- The Washington Times - Wednesday, August 2, 2000

The distorted and deteriorating murals that form a backdrop for the country's most prized documents the Declaration of Independence, Constitution and Bill of Rights will be repaired.

Yesterday, the National Archives announced that a $500,000 grant from the National Park Service's Save America's Treasures Historic Preservation Fund will allow the restoration to proceed.

"This award will go a long way in helping to save these important artworks," said John W. Carlin, archivist of the United States, in a prepared statement. "When the Rotunda renovation is complete, these restored murals will once again welcome millions of visitors and help to educate and inspire Americans about the Charters of Freedom."

The mural restoration, which will cost an estimated $3.6 million, is part of the first renovation project for the building that opened in 1935.

The murals decorate the circular walls of the Rotunda exhibition gallery, where the Charters of Freedom are housed in glass cases.

The murals, painted by Barry Faulkner in 1936, depict James Madison presenting the final draft of the Constitution to George Washington and the presentation of the Declaration of Independence to John Hancock. Both pieces each 12 feet high and 35 feet long have deteriorated and buckled, due to humidity, over the years.

"It's the canvas that's popped off the wall … about 30 percent of the mural is off the wall, we've estimated," said Susan Cooper, a spokeswoman for the National Archives.

The Exhibition Gallery, on the Constitution Avenue side of the building, will close July 5, 2001, and will reopen sometime in 2003. The research rooms, on the Pennsylvania Avenue side of the building, will remain open during the renovation.

The murals will be removed from the wall and transported to a laboratory, where they will be relaxed and flattened, Ms. Cooper said. Varnish will be cleaned from the surface of the murals and some mending will refresh their appearance. A 10-inch-wide, U-shaped cut in the Declaration of Independence mural will be retouched.

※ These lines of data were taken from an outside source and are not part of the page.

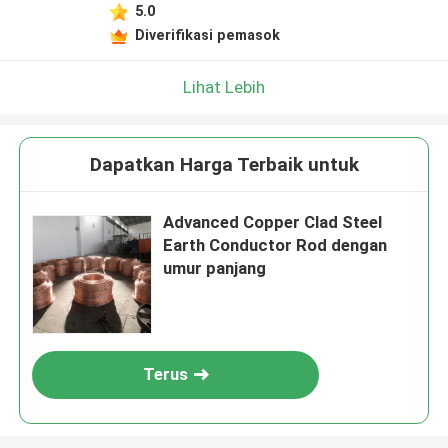
5.0
Diverifikasi pemasok
Lihat Lebih
Dapatkan Harga Terbaik untuk
Advanced Copper Clad Steel
Earth Conductor Rod dengan
umur panjang
Terus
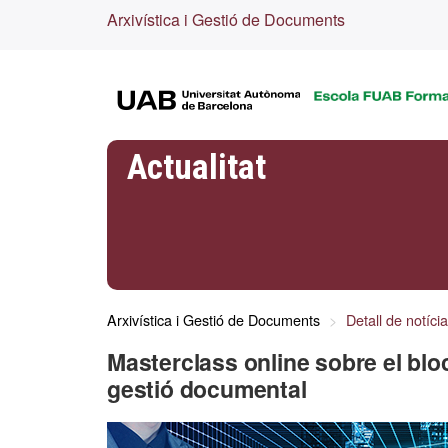
Arxivística i Gestió de Documents
Actualitat
Arxivística i Gestió de Documents
Detall de notícia
Masterclass online sobre el blo
gestió documental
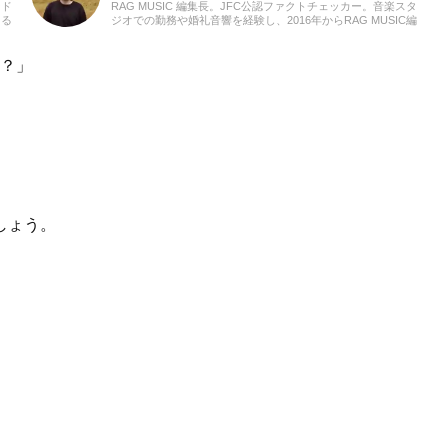
ンド
RAG MUSIC 編集長。JFC公認ファクトチェッカー。音楽スタ
よる
ジオでの勤務や婚礼音響を経験し、2016年からRAG MUSIC編
番店
集部の一員に。小学校ではマーチング、中学校では吹奏楽でク
す。
ラリネット、高校以降はバンドでドラムと、さまざまな楽器を
経験。各種楽曲紹介記事をはじめ、各地の音楽フェスの紹介記
の？」
事やライブレポートなど、自身の音楽活動やこれまでの業務で
培った経験を元に日々記事を制作しています。音楽は国内外の
ロックはもちろん、最近ではJ-POPも広く好んで聴いていま
す。
しょう。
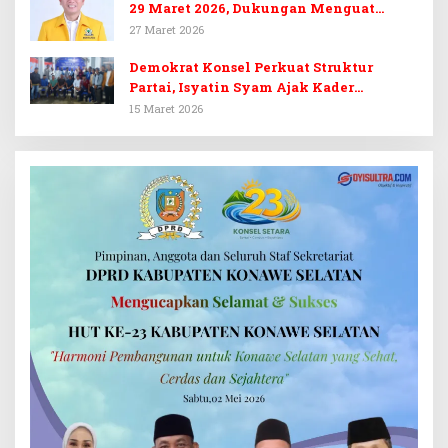
29 Maret 2026, Dukungan Menguat
untuk Irham Kalenggo
27 Maret 2026
Demokrat Konsel Perkuat Struktur
Partai, Isyatin Syam Ajak Kader
Kembalikan Kejayaan
15 Maret 2026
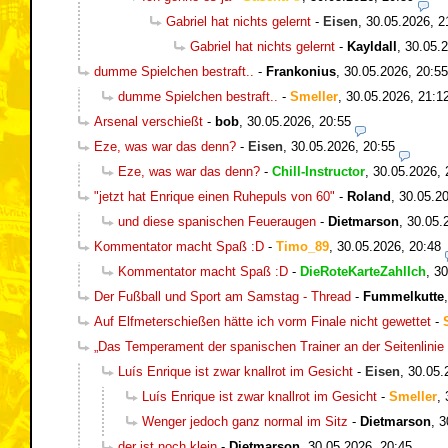
Gabriel hat nichts gelernt
-
Eisen
,
30.05.2026, 2
Gabriel hat nichts gelernt
-
Kayldall
,
30.05.2
dumme Spielchen bestraft..
-
Frankonius
,
30.05.2026, 20:55
dumme Spielchen bestraft..
-
Smeller
,
30.05.2026, 21:1
Arsenal verschießt
-
bob
,
30.05.2026, 20:55
Eze, was war das denn?
-
Eisen
,
30.05.2026, 20:55
Eze, was war das denn?
-
Chill-Instructor
,
30.05.2026, 
"jetzt hat Enrique einen Ruhepuls von 60"
-
Roland
,
30.05.20
und diese spanischen Feueraugen
-
Dietmarson
,
30.05.
Kommentator macht Spaß :D
-
Timo_89
,
30.05.2026, 20:48
Kommentator macht Spaß :D
-
DieRoteKarteZahlIch
,
30
Der Fußball und Sport am Samstag - Thread
-
Fummelkutte
Auf Elfmeterschießen hätte ich vorm Finale nicht gewettet
-
„Das Temperament der spanischen Trainer an der Seitenlinie 
Luís Enrique ist zwar knallrot im Gesicht
-
Eisen
,
30.05.
Luís Enrique ist zwar knallrot im Gesicht
-
Smeller
,
Wenger jedoch ganz normal im Sitz
-
Dietmarson
,
3
der ist noch klein
-
Dietmarson
,
30.05.2026, 20:45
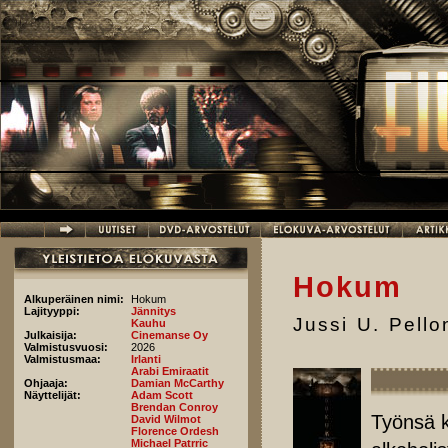
Hyppää pääsisältöön
Hokum
Alkuperäinen nimi:
Hokum
Lajityyppi:
Jännitys
Jussi U. Pell
Kauhu
Julkaisija:
Cinemanse Oy
Valmistusvuosi:
2026
Valmistusmaa:
Irlanti
Arabi Emiraatit
Ohjaaja:
Damian McCarthy
Näyttelijät:
Adam Scott
Brendan Conroy
Työnsä k
David Wilmot
Florence Ordesh
Michael Patrric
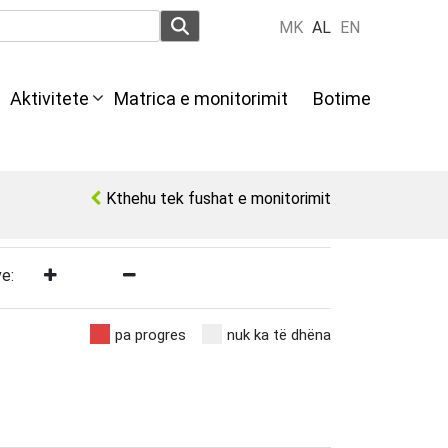
MK
AL
EN
Aktivitete
Мatrica e monitorimit
Botime
Kthehu tek fushat e monitorimit
e:
pa progres
nuk ka të dhëna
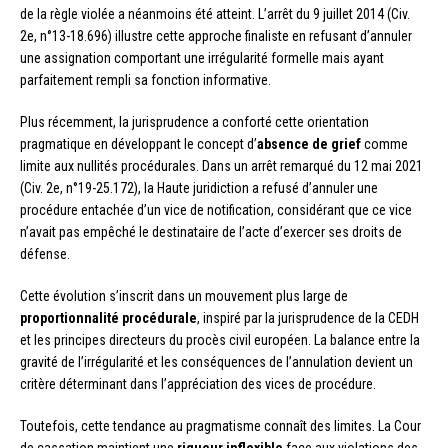
de la règle violée a néanmoins été atteint. L’arrêt du 9 juillet 2014 (Civ.
2e, n°13-18.696) illustre cette approche finaliste en refusant d’annuler
une assignation comportant une irrégularité formelle mais ayant
parfaitement rempli sa fonction informative.
Plus récemment, la jurisprudence a conforté cette orientation
pragmatique en développant le concept d’
absence de grief
comme
limite aux nullités procédurales. Dans un arrêt remarqué du 12 mai 2021
(Civ. 2e, n°19-25.172), la Haute juridiction a refusé d’annuler une
procédure entachée d’un vice de notification, considérant que ce vice
n’avait pas empêché le destinataire de l’acte d’exercer ses droits de
défense.
Cette évolution s’inscrit dans un mouvement plus large de
proportionnalité procédurale
, inspiré par la jurisprudence de la CEDH
et les principes directeurs du procès civil européen. La balance entre la
gravité de l’irrégularité et les conséquences de l’annulation devient un
critère déterminant dans l’appréciation des vices de procédure.
Toutefois, cette tendance au pragmatisme connaît des limites. La Cour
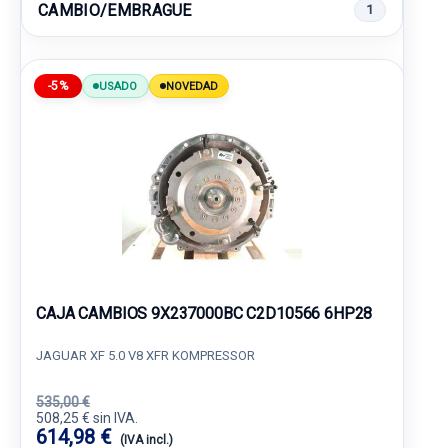
CAMBIO/EMBRAGUE
1
-5%
USADO
NOVEDAD
CAJA CAMBIOS 9X237000BC C2D10566 6HP28
JAGUAR XF 5.0 V8 XFR KOMPRESSOR
535,00 €
508,25 € sin IVA.
614,98 €
(IVA incl.)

"We now have new kinds of techniques" to fix the murals, Ms. Cooper said. "Science has come a long way with preservation techniques."

A wax resin adhesive, applied to the back of the canvas, will act as an interlayer between the canvas and the wall. This added layer will support the mural and facilitate removal in the future.

"I don't think [the mural] will look any different. It will just look better. It will certainly be cleaner and easier to see," Ms. Cooper said. The buckling has caused distortions that make clearly viewing the murals difficult, she said.

The complete renovation plans for the National Archives building will cost an estimated $88 million. The bill for federal funding is pending in Congress. The plan includes new encasements for the priceless original documents and building accessibility for the handicapped.

New heating, air conditioning and ventilation will replace systems that are up to 60 years old.

Planned additions to the building include a conference center, tour center, elevators, snack bar, gift shop and a theater. Some of the building projects, such as the theater and a new permanent exhibit near the Charters of Freedom exhibit will be privately funded.